Annual event is really growing

Autumn colour.
Autumn colour.

In little over three weeks from now, it’s the annual National Tree Planting event, which has grown so steadily since 1975 that official figures confirm upward of one quarter of a million people are now taking part.

I’m flagging up the event in advance because this activity is something that demands more than a little thought. A tree is for life – or should be!

Gleditsia in autumn.

Gleditsia in autumn.

The word ‘tree’ brings giant oak, ash, elm and lime immediately to mind and no doubt many of those will be planted in large open spaces from the end of November onward, but it also covers smaller, ornamental types that will fit into a moderately-sized garden.

This is not to say that even they are all plain sailing.

Each autumn there are falling leaves to deal with but that can be turned to advantage if they are composted.

If the chosen ornamental tree is prone to suckering, cherry for example, it can cause a headache for you or a neighbour.

Then there is the vexed question of how tall will it grow?

A decent reference book or online research will provide the answer but don’t forget, the spread of a tree canopy is often matched by its roots so the distance from a structure or dwelling is important.

Tree planting distances from the house vary according to the source.

Go online and you’ll find that those who work with and understand trees offer a very practical house-proximity figure, while the insurers’ assessment leaves plenty of room for error.

As an example, the silver birch (Betula pendula) growing seven metres from our patio door, has been there for more than 30 years without mishap.

One source suggests it should really be ten metres away, while another alarmingly states four.

As a general rule-of-thumb, to avoid root damage to house foundations and waste drainage systems, sorbus (rowan) and birch (betula) should be at least seven metres away.

The safe distance for a prunus tree would be five metres, then we come to the big boys; ash, beech, oak and elm.

Opinions do vary, and that’s not surprising when you consider how root development is affected by different soil types.

Brave gardeners will perhaps try planting to the lowest estimate of 12metres distance, and cautious types play safe with a generous 20.

I’d split the difference and go for 16, but you can make your own mind up by Googling ‘safe tree planting distances’.

Apart from anticipating potential damage to your own property, it’s important to see trees and hedges from a neighbour’s point of view.

And should any dispute arise, there are websites that outline basic law, dealing with high hedges, overhanging branches, troublesome roots and preservation orders – www.gardenlaw.co.uk is one.

Thankfully, the positives far outweigh negative thoughts in any assessment of trees.

They are important to our wellbeing in so many ways that it behoves us to encourage and protect this potentially infinite resource.

Planting a tree in the right spot is a small but significant statement that carries several benefits for us and other living things.

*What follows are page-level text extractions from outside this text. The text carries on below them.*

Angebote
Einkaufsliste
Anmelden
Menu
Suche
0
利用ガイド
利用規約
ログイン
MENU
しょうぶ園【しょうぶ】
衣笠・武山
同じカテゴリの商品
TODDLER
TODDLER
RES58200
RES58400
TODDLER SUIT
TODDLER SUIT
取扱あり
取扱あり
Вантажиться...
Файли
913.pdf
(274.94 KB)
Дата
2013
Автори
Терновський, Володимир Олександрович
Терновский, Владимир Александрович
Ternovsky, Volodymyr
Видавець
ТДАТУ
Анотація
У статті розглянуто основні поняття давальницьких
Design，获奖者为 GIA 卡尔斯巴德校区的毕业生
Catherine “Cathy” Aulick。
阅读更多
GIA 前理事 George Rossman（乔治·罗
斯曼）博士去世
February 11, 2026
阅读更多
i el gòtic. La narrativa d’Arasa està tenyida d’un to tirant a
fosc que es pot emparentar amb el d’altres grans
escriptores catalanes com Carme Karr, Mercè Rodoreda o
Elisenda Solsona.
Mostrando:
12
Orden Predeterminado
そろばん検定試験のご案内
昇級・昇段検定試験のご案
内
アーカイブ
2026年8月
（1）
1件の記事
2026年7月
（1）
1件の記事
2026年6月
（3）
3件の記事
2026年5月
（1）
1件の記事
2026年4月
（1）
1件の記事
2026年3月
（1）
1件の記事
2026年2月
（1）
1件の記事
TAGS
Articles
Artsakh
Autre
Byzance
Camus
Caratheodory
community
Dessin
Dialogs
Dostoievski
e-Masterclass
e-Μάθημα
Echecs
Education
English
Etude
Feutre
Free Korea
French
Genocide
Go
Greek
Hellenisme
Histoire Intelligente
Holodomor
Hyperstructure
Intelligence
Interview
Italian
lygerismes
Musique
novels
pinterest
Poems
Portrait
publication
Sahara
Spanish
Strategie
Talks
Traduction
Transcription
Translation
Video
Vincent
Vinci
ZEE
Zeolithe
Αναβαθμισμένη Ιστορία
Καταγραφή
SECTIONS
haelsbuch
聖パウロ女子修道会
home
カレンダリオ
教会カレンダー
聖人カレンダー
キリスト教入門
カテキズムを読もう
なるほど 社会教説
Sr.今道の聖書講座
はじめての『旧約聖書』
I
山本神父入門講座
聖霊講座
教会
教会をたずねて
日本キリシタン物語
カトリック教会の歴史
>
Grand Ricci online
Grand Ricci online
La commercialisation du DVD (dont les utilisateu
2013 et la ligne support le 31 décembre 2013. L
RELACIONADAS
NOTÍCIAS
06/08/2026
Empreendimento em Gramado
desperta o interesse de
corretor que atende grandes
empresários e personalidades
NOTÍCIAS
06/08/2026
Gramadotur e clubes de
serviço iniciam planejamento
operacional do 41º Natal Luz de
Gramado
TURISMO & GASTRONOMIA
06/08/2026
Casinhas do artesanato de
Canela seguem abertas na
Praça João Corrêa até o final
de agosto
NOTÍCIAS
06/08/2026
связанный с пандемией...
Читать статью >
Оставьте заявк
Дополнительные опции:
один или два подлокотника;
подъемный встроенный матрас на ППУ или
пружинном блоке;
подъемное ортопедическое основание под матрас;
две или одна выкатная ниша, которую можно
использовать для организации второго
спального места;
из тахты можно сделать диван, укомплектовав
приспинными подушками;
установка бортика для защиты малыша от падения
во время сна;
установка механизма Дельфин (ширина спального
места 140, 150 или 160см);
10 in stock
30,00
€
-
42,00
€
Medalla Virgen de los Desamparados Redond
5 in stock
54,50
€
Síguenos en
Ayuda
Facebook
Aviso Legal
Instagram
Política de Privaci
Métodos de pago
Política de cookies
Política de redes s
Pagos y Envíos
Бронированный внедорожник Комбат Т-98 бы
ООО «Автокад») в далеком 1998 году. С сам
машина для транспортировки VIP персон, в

A favourite rowan, cherry or birch will keep us in touch with the changing seasons, while providing sustenance for invertebrates and birds.

A single plum tree, say Victoria, grafted onto the Pixie rootstock, will do these same things and offer a large, delicious harvest for the next 50 years at least.

Tree Week, which runs from October 23 to November 1, marks the beginning of winter planting.

Every year, Tree Council member organisations; local authorities, voluntary bodies, communities and schools, with the help of 8,000 tree wardens, take part.

If you’re interested in registering an event and would like some tips and a useful poster, go online at www.treecouncil.org.uk/community-action/national-tree-week.